The Securities and Exchange Commission (SEC) filed a lawsuit against a penny stock dealer for violating the mandatory registration provisions of the federal securities law.
In the complaint, the Commission identified the defendant as Justin W. Keener who is also doing business as JMJ Financial. The defendant allegedly generated millions of dollars of profits by buying and selling billions of newly issued shares of penny stock.
The SEC alleged that Keener acted as an unregistered penny stock dealer between January 2015 and January 2018, a violation of the Securities Exchange Act of 1934.
The law requires any person engaged buying and selling securities as part of his or her regular business, to register with the SEC as a dealer or associated with a dealer registered with the Commission.
According to the Commission, Keener purchased convertible notes from more than 100 penny stock issuers. He converted them to newly issued shares of stocks at a large discount from the market price.
The SEC alleged that the defendant sold more than 17.5 billion shares of newly issued penny stock into the market and generated over $21.5 million in profits.

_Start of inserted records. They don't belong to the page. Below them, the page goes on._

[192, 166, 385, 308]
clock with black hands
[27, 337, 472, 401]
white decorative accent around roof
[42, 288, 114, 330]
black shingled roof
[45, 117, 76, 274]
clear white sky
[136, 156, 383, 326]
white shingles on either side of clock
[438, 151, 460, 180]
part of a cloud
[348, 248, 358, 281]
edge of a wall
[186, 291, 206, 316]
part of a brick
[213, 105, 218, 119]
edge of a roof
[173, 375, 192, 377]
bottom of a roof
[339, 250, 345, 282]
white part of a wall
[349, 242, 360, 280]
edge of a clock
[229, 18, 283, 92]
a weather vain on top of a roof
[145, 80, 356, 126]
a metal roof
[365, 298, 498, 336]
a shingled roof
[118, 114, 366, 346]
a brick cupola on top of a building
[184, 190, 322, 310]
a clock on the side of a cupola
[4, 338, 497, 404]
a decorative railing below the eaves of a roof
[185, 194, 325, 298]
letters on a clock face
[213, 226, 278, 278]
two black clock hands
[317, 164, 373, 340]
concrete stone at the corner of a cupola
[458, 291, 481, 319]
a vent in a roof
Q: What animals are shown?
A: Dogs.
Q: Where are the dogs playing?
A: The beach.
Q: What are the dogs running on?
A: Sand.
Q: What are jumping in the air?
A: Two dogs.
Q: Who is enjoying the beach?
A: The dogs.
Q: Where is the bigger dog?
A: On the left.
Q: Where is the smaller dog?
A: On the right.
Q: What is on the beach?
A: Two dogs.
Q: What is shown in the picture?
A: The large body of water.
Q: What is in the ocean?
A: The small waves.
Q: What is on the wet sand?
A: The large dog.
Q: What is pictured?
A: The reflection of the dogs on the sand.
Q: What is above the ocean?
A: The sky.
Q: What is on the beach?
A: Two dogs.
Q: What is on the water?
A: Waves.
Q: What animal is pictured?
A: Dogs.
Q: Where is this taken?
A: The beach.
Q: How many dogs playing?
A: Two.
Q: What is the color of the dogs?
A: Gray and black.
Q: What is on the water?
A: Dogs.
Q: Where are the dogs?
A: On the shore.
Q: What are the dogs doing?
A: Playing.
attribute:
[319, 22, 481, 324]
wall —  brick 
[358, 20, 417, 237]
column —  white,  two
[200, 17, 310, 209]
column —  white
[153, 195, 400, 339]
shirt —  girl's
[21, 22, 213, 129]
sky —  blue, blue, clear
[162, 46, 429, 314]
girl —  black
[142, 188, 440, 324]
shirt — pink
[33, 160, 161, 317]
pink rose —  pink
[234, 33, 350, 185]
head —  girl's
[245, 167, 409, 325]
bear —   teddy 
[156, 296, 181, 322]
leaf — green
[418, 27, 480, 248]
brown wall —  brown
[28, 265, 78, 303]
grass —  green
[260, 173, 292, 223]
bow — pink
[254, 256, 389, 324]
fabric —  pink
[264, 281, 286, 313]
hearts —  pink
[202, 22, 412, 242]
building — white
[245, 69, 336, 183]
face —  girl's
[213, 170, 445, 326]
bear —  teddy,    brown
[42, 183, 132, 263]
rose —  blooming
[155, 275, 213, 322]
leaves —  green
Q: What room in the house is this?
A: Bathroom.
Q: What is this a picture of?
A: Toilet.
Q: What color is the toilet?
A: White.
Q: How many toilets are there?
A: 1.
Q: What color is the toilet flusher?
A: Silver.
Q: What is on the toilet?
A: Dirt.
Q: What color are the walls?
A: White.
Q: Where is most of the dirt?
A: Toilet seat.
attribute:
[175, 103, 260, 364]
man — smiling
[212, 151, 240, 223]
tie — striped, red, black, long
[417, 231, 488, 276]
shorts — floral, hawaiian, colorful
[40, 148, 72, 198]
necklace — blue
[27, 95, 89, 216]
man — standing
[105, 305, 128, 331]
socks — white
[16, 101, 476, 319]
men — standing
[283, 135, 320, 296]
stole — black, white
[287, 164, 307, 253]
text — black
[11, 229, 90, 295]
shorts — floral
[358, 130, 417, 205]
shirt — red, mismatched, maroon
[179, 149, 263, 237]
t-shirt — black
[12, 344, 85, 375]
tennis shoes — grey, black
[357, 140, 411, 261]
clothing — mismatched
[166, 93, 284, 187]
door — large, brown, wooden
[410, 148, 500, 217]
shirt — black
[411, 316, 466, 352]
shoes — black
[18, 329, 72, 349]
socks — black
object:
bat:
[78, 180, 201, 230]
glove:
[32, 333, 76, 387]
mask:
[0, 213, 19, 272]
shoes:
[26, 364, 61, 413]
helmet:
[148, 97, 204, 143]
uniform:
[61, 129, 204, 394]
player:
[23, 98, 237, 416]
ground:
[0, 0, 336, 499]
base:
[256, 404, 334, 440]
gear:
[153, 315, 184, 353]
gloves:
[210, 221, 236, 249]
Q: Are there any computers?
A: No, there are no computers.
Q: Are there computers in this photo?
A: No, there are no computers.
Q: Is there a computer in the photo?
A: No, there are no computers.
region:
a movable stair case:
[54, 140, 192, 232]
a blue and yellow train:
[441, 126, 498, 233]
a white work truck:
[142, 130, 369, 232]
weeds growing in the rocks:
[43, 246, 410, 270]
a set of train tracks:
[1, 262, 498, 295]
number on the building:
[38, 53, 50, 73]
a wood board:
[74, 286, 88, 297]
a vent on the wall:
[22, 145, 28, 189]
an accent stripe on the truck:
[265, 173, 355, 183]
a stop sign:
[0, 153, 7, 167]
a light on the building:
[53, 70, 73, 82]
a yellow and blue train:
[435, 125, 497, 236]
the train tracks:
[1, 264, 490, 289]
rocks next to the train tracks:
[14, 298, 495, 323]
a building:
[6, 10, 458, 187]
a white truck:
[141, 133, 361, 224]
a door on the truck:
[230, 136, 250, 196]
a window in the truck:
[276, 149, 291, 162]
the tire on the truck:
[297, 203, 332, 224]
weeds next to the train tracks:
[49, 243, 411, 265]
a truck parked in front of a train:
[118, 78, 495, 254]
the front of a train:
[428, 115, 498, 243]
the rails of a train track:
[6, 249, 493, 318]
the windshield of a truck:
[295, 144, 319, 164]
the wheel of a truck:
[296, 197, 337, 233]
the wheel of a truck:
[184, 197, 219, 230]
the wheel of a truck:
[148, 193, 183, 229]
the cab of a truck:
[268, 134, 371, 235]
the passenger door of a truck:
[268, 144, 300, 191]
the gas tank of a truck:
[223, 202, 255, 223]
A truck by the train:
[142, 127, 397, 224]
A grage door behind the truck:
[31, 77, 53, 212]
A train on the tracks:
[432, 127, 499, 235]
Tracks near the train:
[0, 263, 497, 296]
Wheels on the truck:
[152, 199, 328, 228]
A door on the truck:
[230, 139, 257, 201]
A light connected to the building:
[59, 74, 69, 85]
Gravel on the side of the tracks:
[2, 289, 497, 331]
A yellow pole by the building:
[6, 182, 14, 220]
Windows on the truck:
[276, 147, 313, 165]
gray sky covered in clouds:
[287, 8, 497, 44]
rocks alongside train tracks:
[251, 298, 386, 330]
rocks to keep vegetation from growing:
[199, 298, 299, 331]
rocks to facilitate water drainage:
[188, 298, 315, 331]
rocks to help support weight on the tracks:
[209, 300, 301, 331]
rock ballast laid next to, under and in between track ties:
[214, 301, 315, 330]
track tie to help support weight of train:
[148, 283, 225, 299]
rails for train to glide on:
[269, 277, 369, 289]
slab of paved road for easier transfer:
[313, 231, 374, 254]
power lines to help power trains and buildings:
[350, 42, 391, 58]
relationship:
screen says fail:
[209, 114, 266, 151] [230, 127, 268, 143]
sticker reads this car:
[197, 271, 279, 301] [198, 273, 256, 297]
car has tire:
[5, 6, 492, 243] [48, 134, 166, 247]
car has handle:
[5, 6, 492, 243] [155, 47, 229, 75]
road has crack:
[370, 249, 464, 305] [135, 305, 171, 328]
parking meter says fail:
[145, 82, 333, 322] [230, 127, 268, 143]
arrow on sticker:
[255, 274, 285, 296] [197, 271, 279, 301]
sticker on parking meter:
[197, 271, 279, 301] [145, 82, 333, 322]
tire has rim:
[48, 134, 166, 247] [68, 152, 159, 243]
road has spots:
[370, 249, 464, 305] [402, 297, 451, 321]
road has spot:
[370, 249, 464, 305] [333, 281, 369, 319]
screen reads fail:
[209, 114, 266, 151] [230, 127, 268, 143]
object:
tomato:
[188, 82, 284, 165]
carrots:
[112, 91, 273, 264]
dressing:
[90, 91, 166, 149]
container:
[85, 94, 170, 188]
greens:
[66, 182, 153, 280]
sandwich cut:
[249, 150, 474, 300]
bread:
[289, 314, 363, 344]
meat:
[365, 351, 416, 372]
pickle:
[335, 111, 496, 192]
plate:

The Commission’s Enforcement Division Associate Director Carolyn Welshhans said, “The privilege of being a dealer in our securities market comes with important responsibilities and regulatory obligations, including submitting to regulatory inspections and oversight of operations. By failing to register with the Commission, Mr. Keener evaded important safeguards that help protect the integrity of our markets.”
The SEC is seeking a court order permanently restraining and enjoining Keener from acting as an unregistered securities dealer and from participating in the offering of any penny stock.
The Commission is also seeking a court order requiring the defendant to pay an appropriate civil penalty and to disgorge with prejudgment interest all ill-gotten gains obtained from buying and selling penny stocks.